WORK REQUIRED
Lower down are entries containing pictures. Copy exactly, without those pictures, the lines from the line with "ENERGIATAKARÉKOSSÁGI INTÉZKEDÉSEKET" through the line with "tous, collectivement, que c’est fini, qu’une".

[DATA IN THIS EXERCISE Boundary: Start]

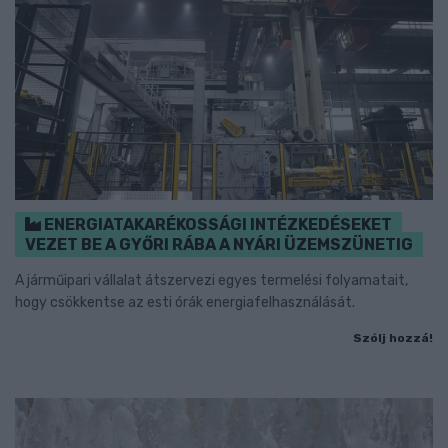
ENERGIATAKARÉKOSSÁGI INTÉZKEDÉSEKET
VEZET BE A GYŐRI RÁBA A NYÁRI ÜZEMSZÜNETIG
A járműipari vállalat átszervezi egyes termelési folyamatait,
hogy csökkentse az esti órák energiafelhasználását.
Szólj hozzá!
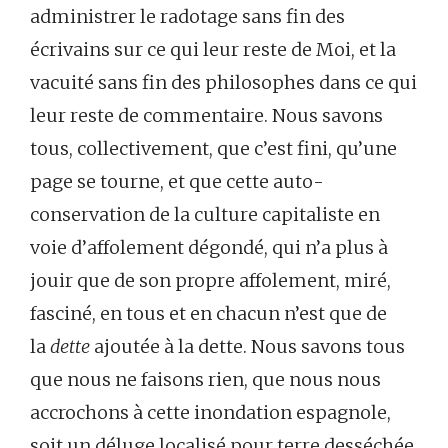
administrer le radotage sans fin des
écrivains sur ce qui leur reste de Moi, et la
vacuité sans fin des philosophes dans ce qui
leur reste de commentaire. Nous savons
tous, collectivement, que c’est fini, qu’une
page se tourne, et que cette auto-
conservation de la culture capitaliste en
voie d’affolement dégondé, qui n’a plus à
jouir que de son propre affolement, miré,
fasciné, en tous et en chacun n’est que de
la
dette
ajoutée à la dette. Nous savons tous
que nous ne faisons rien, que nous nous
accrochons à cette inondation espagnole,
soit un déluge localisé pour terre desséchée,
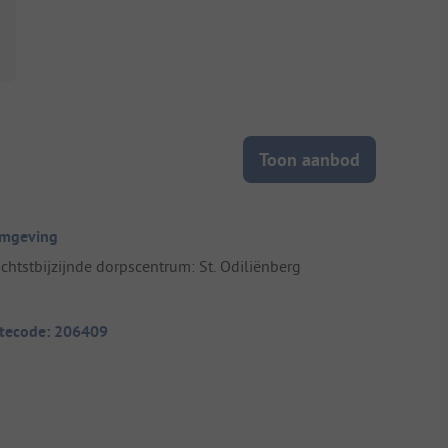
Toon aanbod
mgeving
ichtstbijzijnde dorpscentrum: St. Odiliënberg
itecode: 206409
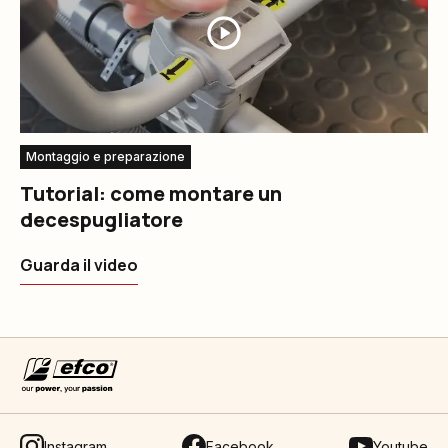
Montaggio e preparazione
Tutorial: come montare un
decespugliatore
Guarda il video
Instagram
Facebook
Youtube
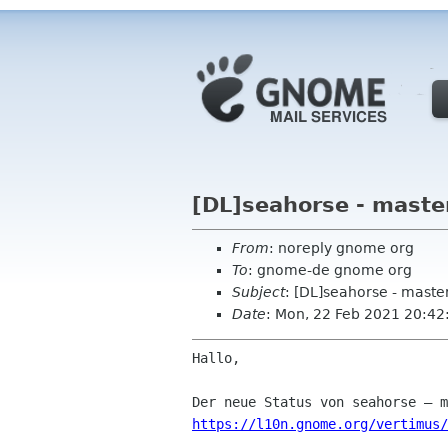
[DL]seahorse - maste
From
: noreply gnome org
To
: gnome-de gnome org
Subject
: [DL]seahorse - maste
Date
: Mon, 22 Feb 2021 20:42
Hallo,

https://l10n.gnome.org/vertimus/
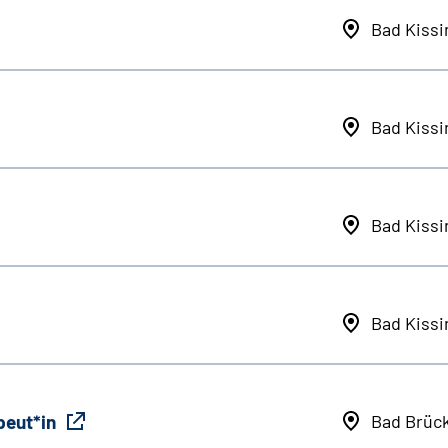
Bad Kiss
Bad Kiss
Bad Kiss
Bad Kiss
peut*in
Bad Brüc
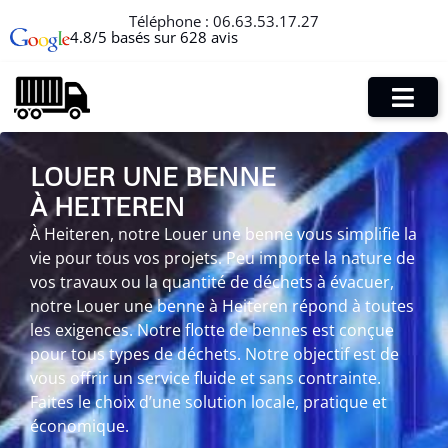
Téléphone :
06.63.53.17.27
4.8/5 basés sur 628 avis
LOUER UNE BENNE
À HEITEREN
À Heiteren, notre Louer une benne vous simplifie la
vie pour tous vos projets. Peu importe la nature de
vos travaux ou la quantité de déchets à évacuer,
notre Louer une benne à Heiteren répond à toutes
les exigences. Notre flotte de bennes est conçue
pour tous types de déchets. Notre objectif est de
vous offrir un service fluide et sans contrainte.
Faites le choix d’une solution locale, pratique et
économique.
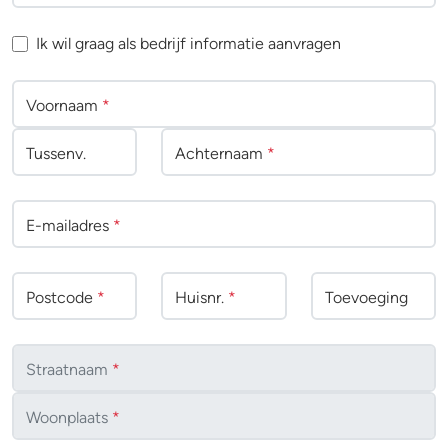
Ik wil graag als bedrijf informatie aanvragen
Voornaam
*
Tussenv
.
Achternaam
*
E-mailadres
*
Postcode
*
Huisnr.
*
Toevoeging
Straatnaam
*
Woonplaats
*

[DATA IN THIS EXERCISE Boundary: End]
[DATA IN THIS EXERCISE Boundary: Start]

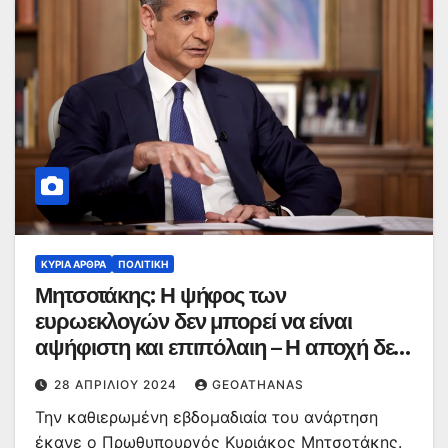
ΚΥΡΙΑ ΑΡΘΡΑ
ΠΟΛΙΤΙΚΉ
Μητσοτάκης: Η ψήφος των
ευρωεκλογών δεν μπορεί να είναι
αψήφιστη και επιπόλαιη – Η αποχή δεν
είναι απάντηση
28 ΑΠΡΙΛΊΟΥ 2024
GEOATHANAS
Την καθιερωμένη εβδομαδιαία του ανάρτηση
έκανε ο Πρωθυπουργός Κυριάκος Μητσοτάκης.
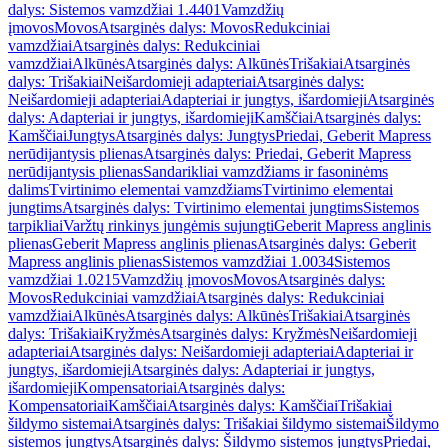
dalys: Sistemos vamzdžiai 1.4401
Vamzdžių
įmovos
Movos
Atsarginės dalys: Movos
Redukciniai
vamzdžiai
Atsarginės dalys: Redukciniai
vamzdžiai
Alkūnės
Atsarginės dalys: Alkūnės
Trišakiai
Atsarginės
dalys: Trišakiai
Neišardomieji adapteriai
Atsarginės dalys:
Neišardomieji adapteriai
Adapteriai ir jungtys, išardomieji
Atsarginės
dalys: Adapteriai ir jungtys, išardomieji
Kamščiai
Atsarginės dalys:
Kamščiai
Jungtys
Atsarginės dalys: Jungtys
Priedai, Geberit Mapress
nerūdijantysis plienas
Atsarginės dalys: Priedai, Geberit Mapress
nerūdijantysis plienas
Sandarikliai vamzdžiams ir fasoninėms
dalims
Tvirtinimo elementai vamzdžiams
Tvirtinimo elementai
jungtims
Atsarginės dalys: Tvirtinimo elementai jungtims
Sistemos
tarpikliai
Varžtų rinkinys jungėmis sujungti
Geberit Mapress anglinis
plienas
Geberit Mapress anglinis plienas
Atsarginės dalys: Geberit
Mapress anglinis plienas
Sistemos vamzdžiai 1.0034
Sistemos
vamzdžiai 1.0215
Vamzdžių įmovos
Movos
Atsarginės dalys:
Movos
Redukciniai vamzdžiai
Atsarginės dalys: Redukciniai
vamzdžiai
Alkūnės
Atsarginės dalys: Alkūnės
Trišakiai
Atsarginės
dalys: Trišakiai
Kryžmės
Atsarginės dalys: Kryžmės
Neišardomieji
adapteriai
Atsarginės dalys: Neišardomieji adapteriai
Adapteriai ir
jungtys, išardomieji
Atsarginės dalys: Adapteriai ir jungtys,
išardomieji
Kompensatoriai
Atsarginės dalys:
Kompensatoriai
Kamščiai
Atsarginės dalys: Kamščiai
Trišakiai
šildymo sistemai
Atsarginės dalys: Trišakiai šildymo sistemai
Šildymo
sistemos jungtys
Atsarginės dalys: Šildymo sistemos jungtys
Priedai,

[DATA IN THIS EXERCISE Boundary: End]

EXERCISE OUTPUT
ENERGIATAKARÉKOSSÁGI INTÉZKEDÉSEKET
VEZET BE A GYŐRI RÁBA A NYÁRI ÜZEMSZÜNETIG
A járműipari vállalat átszervezi egyes termelési folyamatait,
hogy csökkentse az esti órák energiafelhasználását.
Szólj hozzá!
administrer le radotage sans fin des
écrivains sur ce qui leur reste de Moi, et la
vacuité sans fin des philosophes dans ce qui
leur reste de commentaire. Nous savons
tous, collectivement, que c’est fini, qu’une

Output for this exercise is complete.